Barnes & Noble (NYSE:BKS) halved its second-quarter loss despite slightly lower sales, as strong demand for its Nook e-book and tablet helped offset a decline in paperbacks.
The bookseller said on Thursday it posted a net loss of $6.56 million, or 17 cents a share, compared with a year-earlier loss of $12.5 million, or 22 cents. The results missed average analyst estimates of a 3-cent profit.
Revenue for the three months ended Oct. 29 was $1.89 billion, down slightly from $1.9 billion a year ago, missing the Street’s view of 1.98 billion.
Sales at its retail stores were down 1% to $918 million, hurt by a decline in physical book sales that was partially offset by increases in Nook products, and a 4% drop in textbook sales.

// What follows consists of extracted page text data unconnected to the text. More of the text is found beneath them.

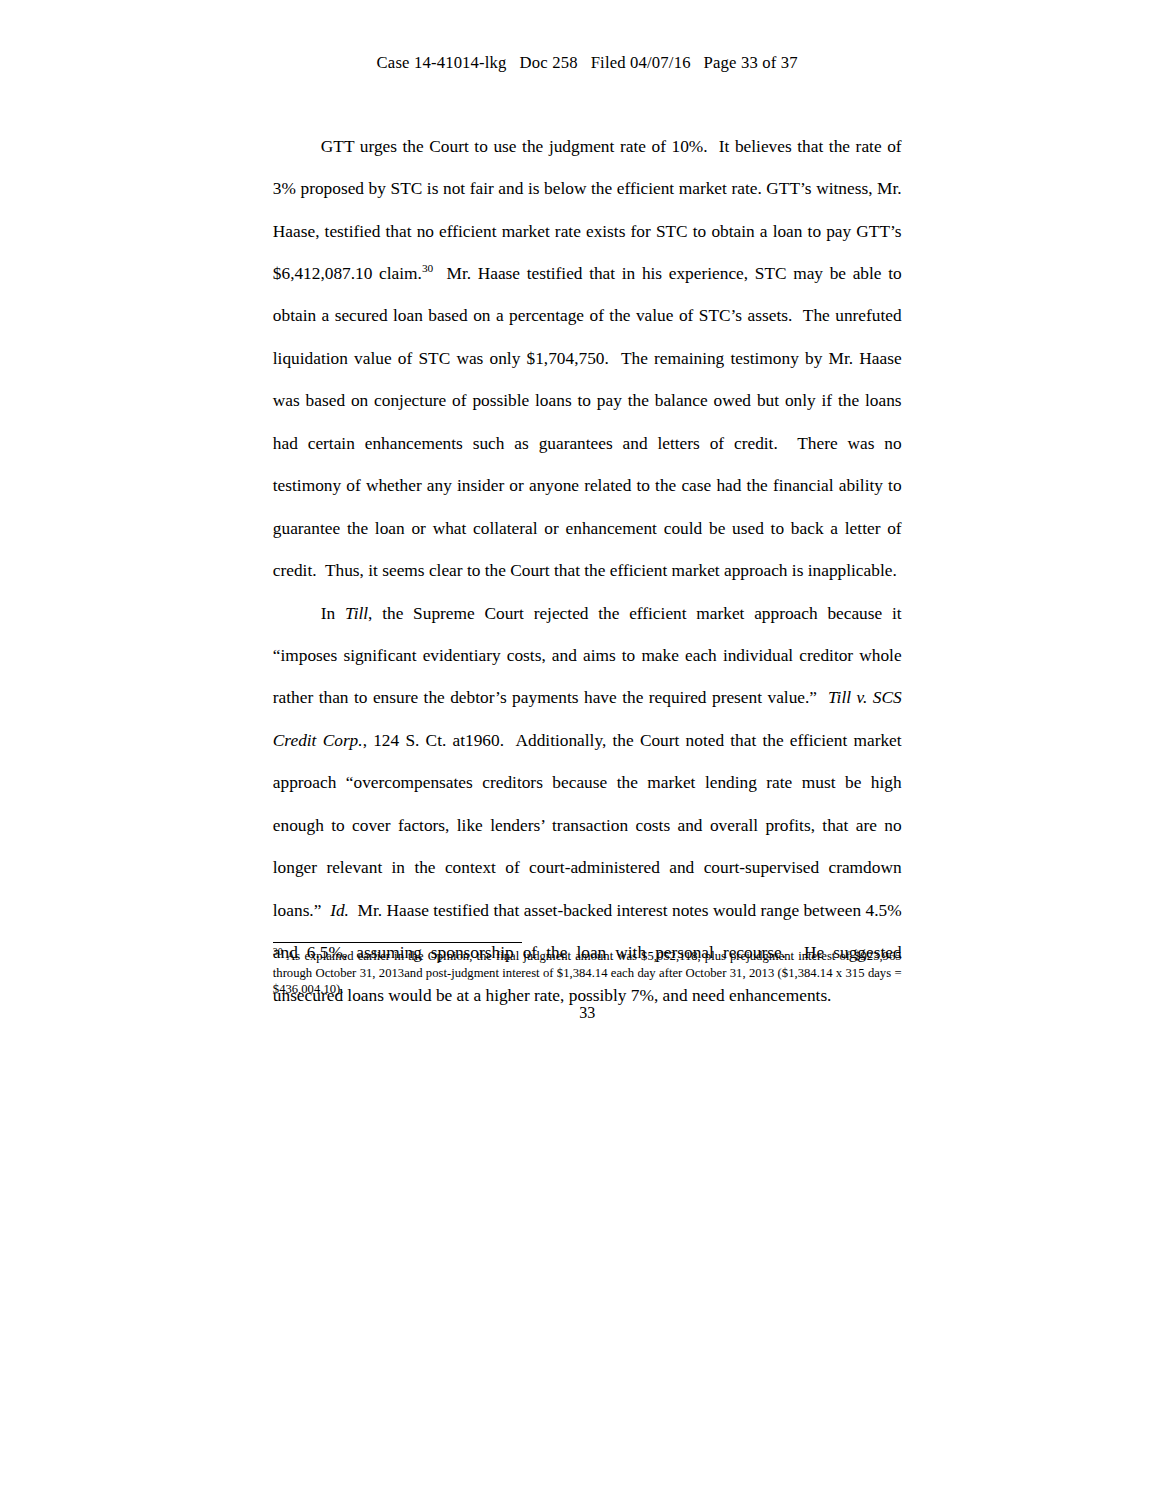Case 14-41014-lkg Doc 258 Filed 04/07/16 Page 33 of 37
GTT urges the Court to use the judgment rate of 10%. It believes that the rate of 3% proposed by STC is not fair and is below the efficient market rate. GTT’s witness, Mr. Haase, testified that no efficient market rate exists for STC to obtain a loan to pay GTT’s $6,412,087.10 claim.30 Mr. Haase testified that in his experience, STC may be able to obtain a secured loan based on a percentage of the value of STC’s assets. The unrefuted liquidation value of STC was only $1,704,750. The remaining testimony by Mr. Haase was based on conjecture of possible loans to pay the balance owed but only if the loans had certain enhancements such as guarantees and letters of credit. There was no testimony of whether any insider or anyone related to the case had the financial ability to guarantee the loan or what collateral or enhancement could be used to back a letter of credit. Thus, it seems clear to the Court that the efficient market approach is inapplicable.
In Till, the Supreme Court rejected the efficient market approach because it “imposes significant evidentiary costs, and aims to make each individual creditor whole rather than to ensure the debtor’s payments have the required present value.” Till v. SCS Credit Corp., 124 S. Ct. at1960. Additionally, the Court noted that the efficient market approach “overcompensates creditors because the market lending rate must be high enough to cover factors, like lenders’ transaction costs and overall profits, that are no longer relevant in the context of court-administered and court-supervised cramdown loans.” Id. Mr. Haase testified that asset-backed interest notes would range between 4.5% and 6.5%, assuming sponsorship of the loan with personal recourse. He suggested unsecured loans would be at a higher rate, possibly 7%, and need enhancements.
30 As explained earlier in the Opinion, the final judgment amount was $5,052,118, plus prejudgment interest of $923,965 through October 31, 2013and post-judgment interest of $1,384.14 each day after October 31, 2013 ($1,384.14 x 315 days = $436,004.10).
33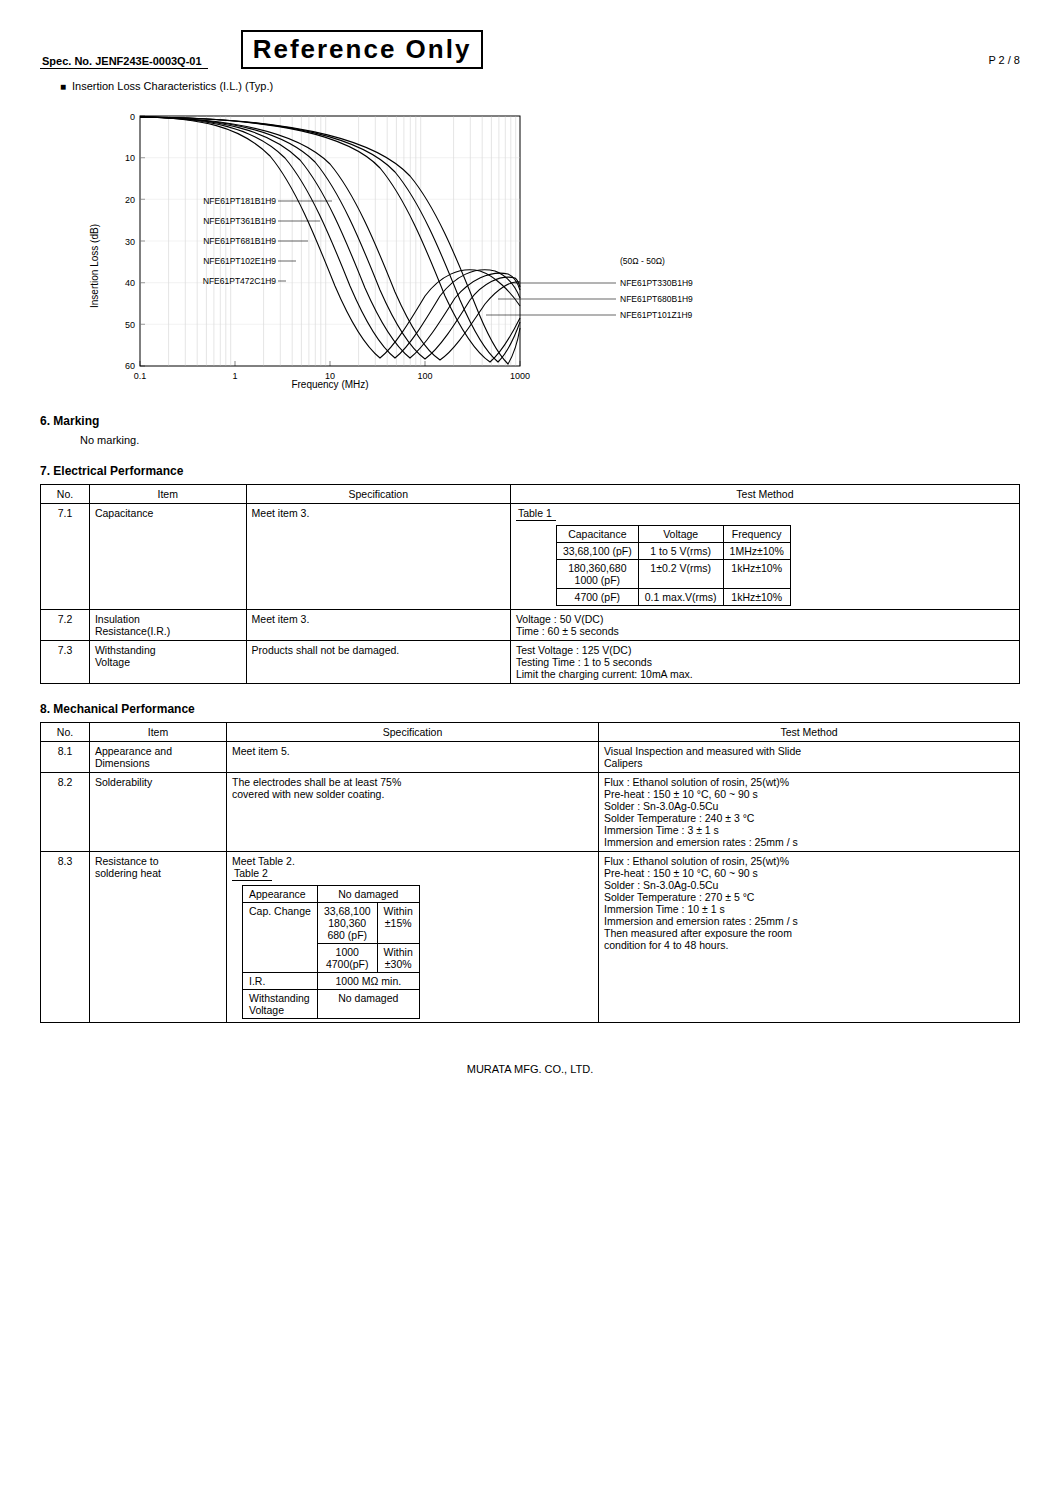Spec. No. JENF243E-0003Q-01 Reference Only P 2 / 8
■Insertion Loss Characteristics (I.L.) (Typ.)
Insertion Loss (dB) Frequency (MHz) 0 10 20 30 40 50 60 0.1 1 10 100 1000 (50Ω - 50Ω) NFE61PT330B1H9 NFE61PT680B1H9 NFE61PT101Z1H9 NFE61PT181B1H9 NFE61PT361B1H9 NFE61PT681B1H9 NFE61PT102E1H9 NFE61PT472C1H9
6. Marking
No marking.
7. Electrical Performance
| No. | Item | Specification | Test Method |
| --- | --- | --- | --- |
| 7.1 | Capacitance | Meet item 3. | Table 1 / Capacitance / Voltage / Frequency / / --- / --- / --- / / 33,68,100 (pF) / 1 to 5 V(rms) / 1MHz±10% / / 180,360,680 1000 (pF) / 1±0.2 V(rms) / 1kHz±10% / / 4700 (pF) / 0.1 max.V(rms) / 1kHz±10% / |
| 7.2 | Insulation Resistance(I.R.) | Meet item 3. | Voltage : 50 V(DC) Time : 60 ± 5 seconds |
| 7.3 | Withstanding Voltage | Products shall not be damaged. | Test Voltage : 125 V(DC) Testing Time : 1 to 5 seconds Limit the charging current: 10mA max. |
8. Mechanical Performance
| No. | Item | Specification | Test Method |
| --- | --- | --- | --- |
| 8.1 | Appearance and Dimensions | Meet item 5. | Visual Inspection and measured with Slide Calipers |
| 8.2 | Solderability | The electrodes shall be at least 75% covered with new solder coating. | Flux : Ethanol solution of rosin, 25(wt)% Pre-heat : 150 ± 10 °C, 60 ~ 90 s Solder : Sn-3.0Ag-0.5Cu Solder Temperature : 240 ± 3 °C Immersion Time : 3 ± 1 s Immersion and emersion rates : 25mm / s |
| 8.3 | Resistance to soldering heat | Meet Table 2. Table 2 / Appearance / No damaged / / Cap. Change / 33,68,100 180,360 680 (pF) / Within ±15% / / 1000 4700(pF) / Within ±30% / / I.R. / 1000 MΩ min. / / Withstanding Voltage / No damaged / | Flux : Ethanol solution of rosin, 25(wt)% Pre-heat : 150 ± 10 °C, 60 ~ 90 s Solder : Sn-3.0Ag-0.5Cu Solder Temperature : 270 ± 5 °C Immersion Time : 10 ± 1 s Immersion and emersion rates : 25mm / s Then measured after exposure the room condition for 4 to 48 hours. |
MURATA MFG. CO., LTD.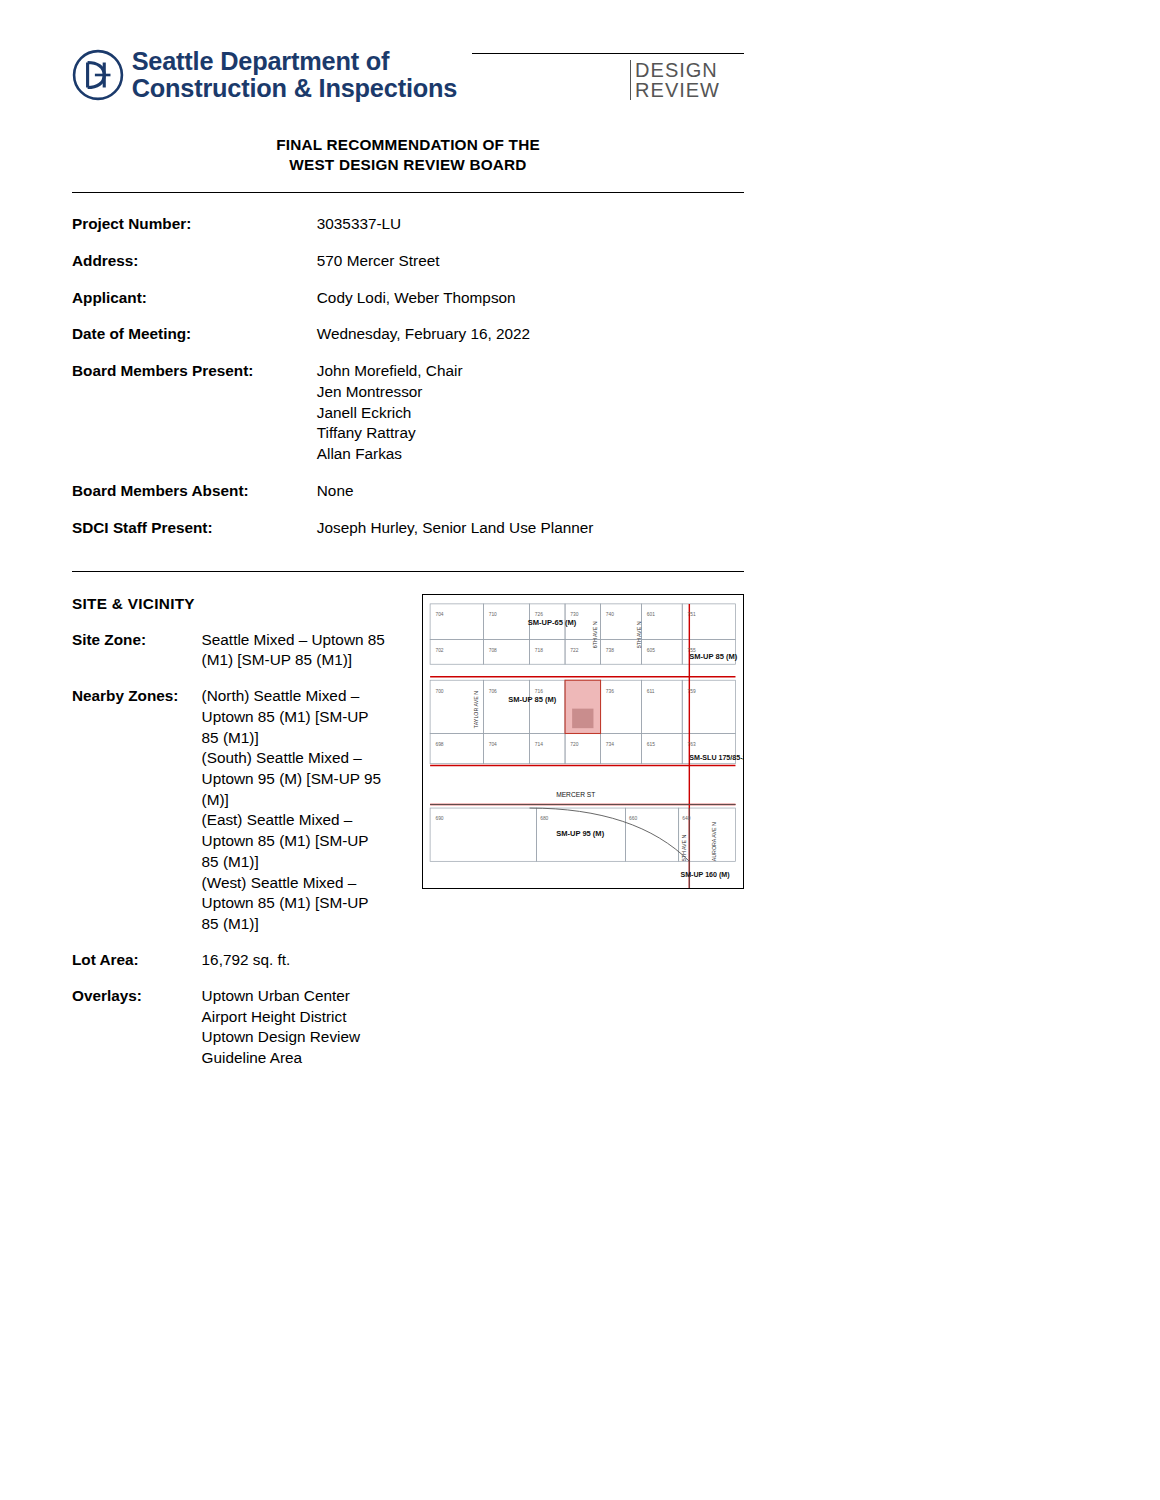Seattle Department of Construction & Inspections
DESIGN REVIEW
FINAL RECOMMENDATION OF THE WEST DESIGN REVIEW BOARD
| Project Number: | 3035337-LU |
| Address: | 570 Mercer Street |
| Applicant: | Cody Lodi, Weber Thompson |
| Date of Meeting: | Wednesday, February 16, 2022 |
| Board Members Present: | John Morefield, Chair Jen Montressor Janell Eckrich Tiffany Rattray Allan Farkas |
| Board Members Absent: | None |
| SDCI Staff Present: | Joseph Hurley, Senior Land Use Planner |
SITE & VICINITY
| Site Zone: | Seattle Mixed – Uptown 85 (M1) [SM-UP 85 (M1)] |
| Nearby Zones: | (North) Seattle Mixed – Uptown 85 (M1) [SM-UP 85 (M1)] (South) Seattle Mixed – Uptown 95 (M) [SM-UP 95 (M)] (East) Seattle Mixed – Uptown 85 (M1) [SM-UP 85 (M1)] (West) Seattle Mixed – Uptown 85 (M1) [SM-UP 85 (M1)] |
| Lot Area: | 16,792 sq. ft. |
| Overlays: | Uptown Urban Center Airport Height District Uptown Design Review Guideline Area |
SM-UP-65 (M) SM-UP 85 (M) SM-UP 85 (M) SM-SLU 175/85-280 MERCER ST SM-UP 95 (M) SM-UP 160 (M) 704 710 726 730 740 601 751 702 708 718 722 738 605 755 700 706 716 736 611 759 698 704 714 720 734 615 763 690 680 660 640 TAYLOR AVE N 6TH AVE N 5TH AVE N 5TH AVE N AURORA AVE N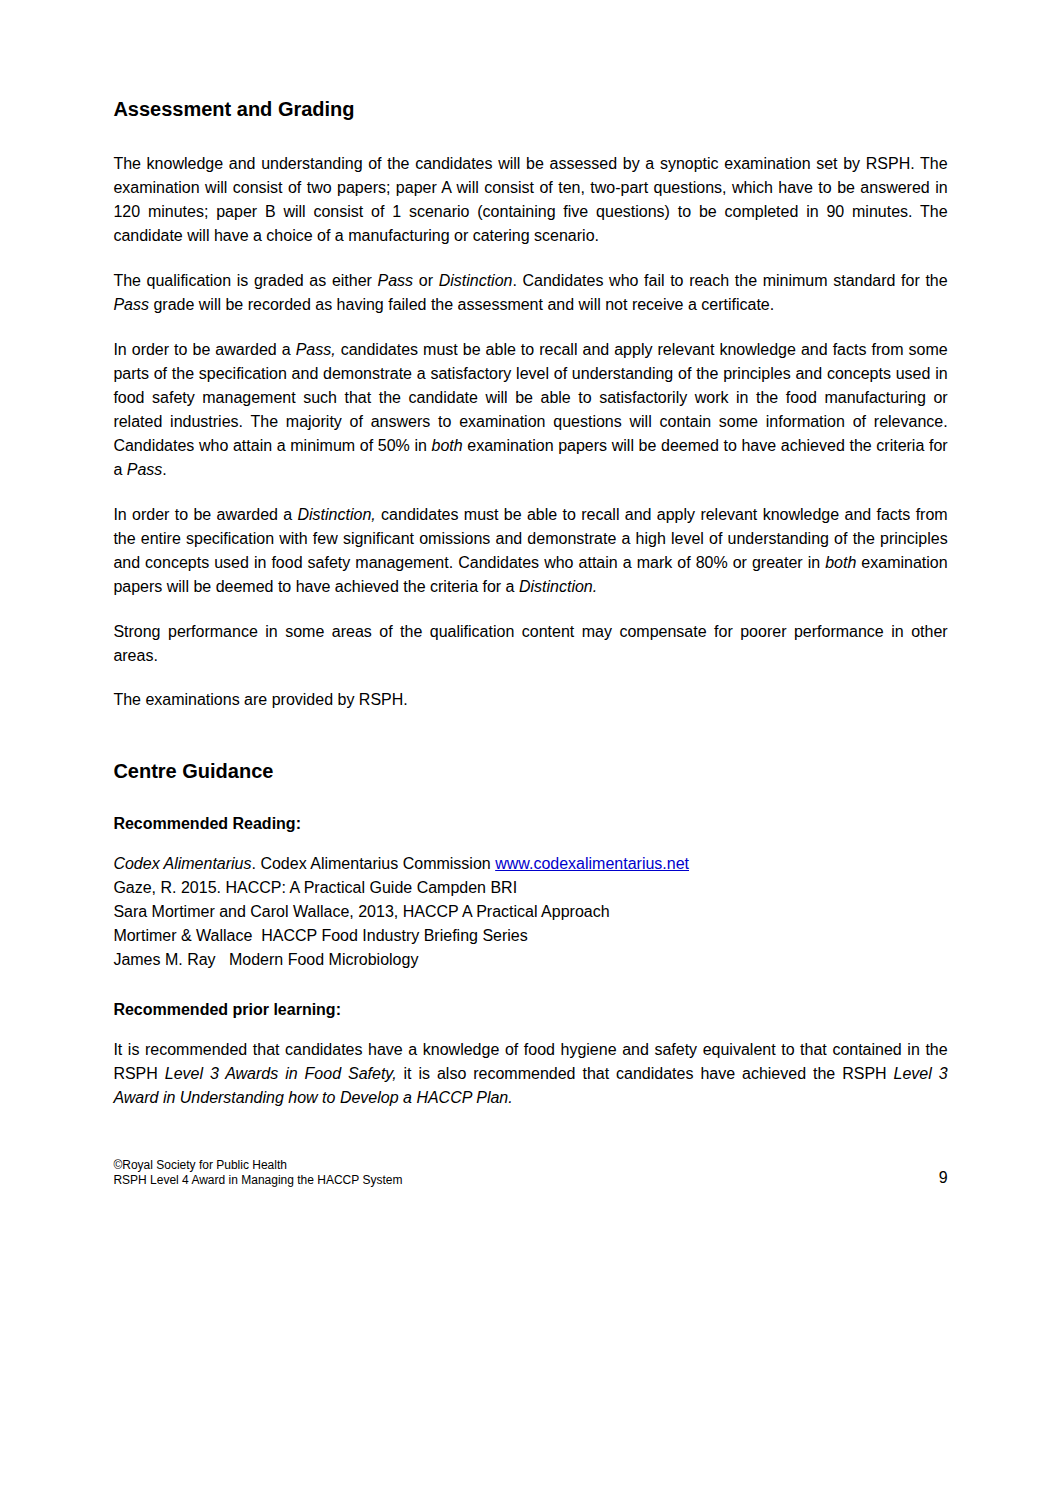Assessment and Grading
The knowledge and understanding of the candidates will be assessed by a synoptic examination set by RSPH. The examination will consist of two papers; paper A will consist of ten, two-part questions, which have to be answered in 120 minutes; paper B will consist of 1 scenario (containing five questions) to be completed in 90 minutes. The candidate will have a choice of a manufacturing or catering scenario.
The qualification is graded as either Pass or Distinction. Candidates who fail to reach the minimum standard for the Pass grade will be recorded as having failed the assessment and will not receive a certificate.
In order to be awarded a Pass, candidates must be able to recall and apply relevant knowledge and facts from some parts of the specification and demonstrate a satisfactory level of understanding of the principles and concepts used in food safety management such that the candidate will be able to satisfactorily work in the food manufacturing or related industries. The majority of answers to examination questions will contain some information of relevance. Candidates who attain a minimum of 50% in both examination papers will be deemed to have achieved the criteria for a Pass.
In order to be awarded a Distinction, candidates must be able to recall and apply relevant knowledge and facts from the entire specification with few significant omissions and demonstrate a high level of understanding of the principles and concepts used in food safety management. Candidates who attain a mark of 80% or greater in both examination papers will be deemed to have achieved the criteria for a Distinction.
Strong performance in some areas of the qualification content may compensate for poorer performance in other areas.
The examinations are provided by RSPH.
Centre Guidance
Recommended Reading:
Codex Alimentarius. Codex Alimentarius Commission www.codexalimentarius.net
Gaze, R. 2015. HACCP: A Practical Guide Campden BRI
Sara Mortimer and Carol Wallace, 2013, HACCP A Practical Approach
Mortimer & Wallace HACCP Food Industry Briefing Series
James M. Ray Modern Food Microbiology
Recommended prior learning:
It is recommended that candidates have a knowledge of food hygiene and safety equivalent to that contained in the RSPH Level 3 Awards in Food Safety, it is also recommended that candidates have achieved the RSPH Level 3 Award in Understanding how to Develop a HACCP Plan.
©Royal Society for Public Health
RSPH Level 4 Award in Managing the HACCP System 9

Offsetting the declines was a 17% increase over 2010 of BN.com sales to $206 million, with comparable sales up 38% on top of a 59% gain last year. Barnes & Noble attributed the sharp growth to sales of digital content and purchases of its new Nook tablet.
The company continues to expect to sell “millions of devices” during the third quarter.
“This growing base of customers buying digital content from Barnes & Noble will continue to position us as one of the fastest growing companies in this exploding digital content market, and we project this will generate significant returns on our investments for years to come,” the company’s chief officer William Lynch said.
Over Black Friday weekend, the retailer saw comparable sales climb 10.9% on a comparable basis. Lynch said based on early sales and traffic results, the company is encouraged by prospects for this holiday season.